Results: Our study revealed that in Arabidopsis, some noncanonical contacts have emerged between the boundary flanking regions, which suggest that cohesin is not absolutely
blocked but enables sliding beyond boundaries. We identified these interactions as noncanonical loops and clarified their regulatory proteins. Firstly, the plant-specific boundary binding protein EMF1 is essential for noncanonical loops formation.
Surprisingly, although both Arabidopsis WAPLs and PDS5s inhibit loop extension as mammals, PDS5s do not co-bind and cooperate with WAPLs at boundaries. Instead, PDS5s bind to
boundary-flanking regions enriched with H3K4me1 through their Tudor domains, restricting further extension of noncanonical loops.
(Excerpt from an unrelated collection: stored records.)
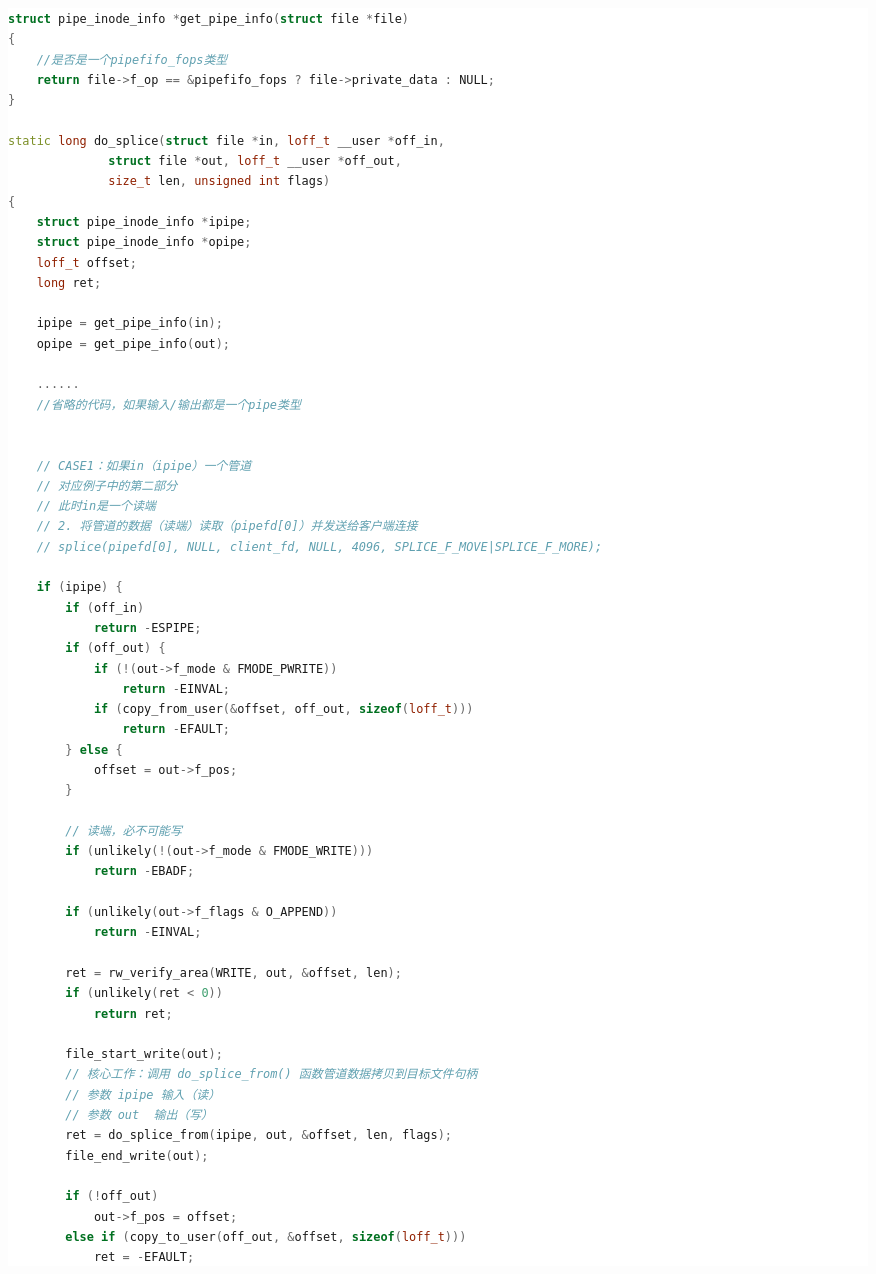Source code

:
 ```CPP
struct pipe_inode_info *get_pipe_info(struct file *file)
{
	//是否是一个pipefifo_fops类型
	return file->f_op == &pipefifo_fops ? file->private_data : NULL;
}

static long do_splice(struct file *in, loff_t __user *off_in,
		      struct file *out, loff_t __user *off_out,
		      size_t len, unsigned int flags)
{
	struct pipe_inode_info *ipipe;
	struct pipe_inode_info *opipe;
	loff_t offset;
	long ret;

	ipipe = get_pipe_info(in);
	opipe = get_pipe_info(out);

	......
	//省略的代码，如果输入/输出都是一个pipe类型

	
	// CASE1：如果in（ipipe）一个管道
	// 对应例子中的第二部分
	// 此时in是一个读端
	// 2. 将管道的数据（读端）读取（pipefd[0]）并发送给客户端连接
	// splice(pipefd[0], NULL, client_fd, NULL, 4096, SPLICE_F_MOVE|SPLICE_F_MORE);

	if (ipipe) {
		if (off_in)
			return -ESPIPE;
		if (off_out) {
			if (!(out->f_mode & FMODE_PWRITE))
				return -EINVAL;
			if (copy_from_user(&offset, off_out, sizeof(loff_t)))
				return -EFAULT;
		} else {
			offset = out->f_pos;
		}

		// 读端，必不可能写
		if (unlikely(!(out->f_mode & FMODE_WRITE)))
			return -EBADF;

		if (unlikely(out->f_flags & O_APPEND))
			return -EINVAL;

		ret = rw_verify_area(WRITE, out, &offset, len);
		if (unlikely(ret < 0))
			return ret;

		file_start_write(out);
		// 核心工作：调用 do_splice_from() 函数管道数据拷贝到目标文件句柄
		// 参数 ipipe 输入（读）
		// 参数 out  输出（写）
		ret = do_splice_from(ipipe, out, &offset, len, flags);
		file_end_write(out);

		if (!off_out)
			out->f_pos = offset;
		else if (copy_to_user(off_out, &offset, sizeof(loff_t)))
			ret = -EFAULT;

```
Consequently, pds5a/b/c mutants lose noncanonical loops, resulting in emergence of larger canonical loops but anchored on boundaries and co-upregulation of anchored gene pairs.
Conclusion: Collectively, our findings reveal that the plant-specific noncanonical loop, regulated by plant-specific EMF1 and PDS5 proteins, is the fundamental structure of the
distinctive chromatin organization of plants, which provides novel mechanistic insights into eukaryotic chromatin architecture regulation.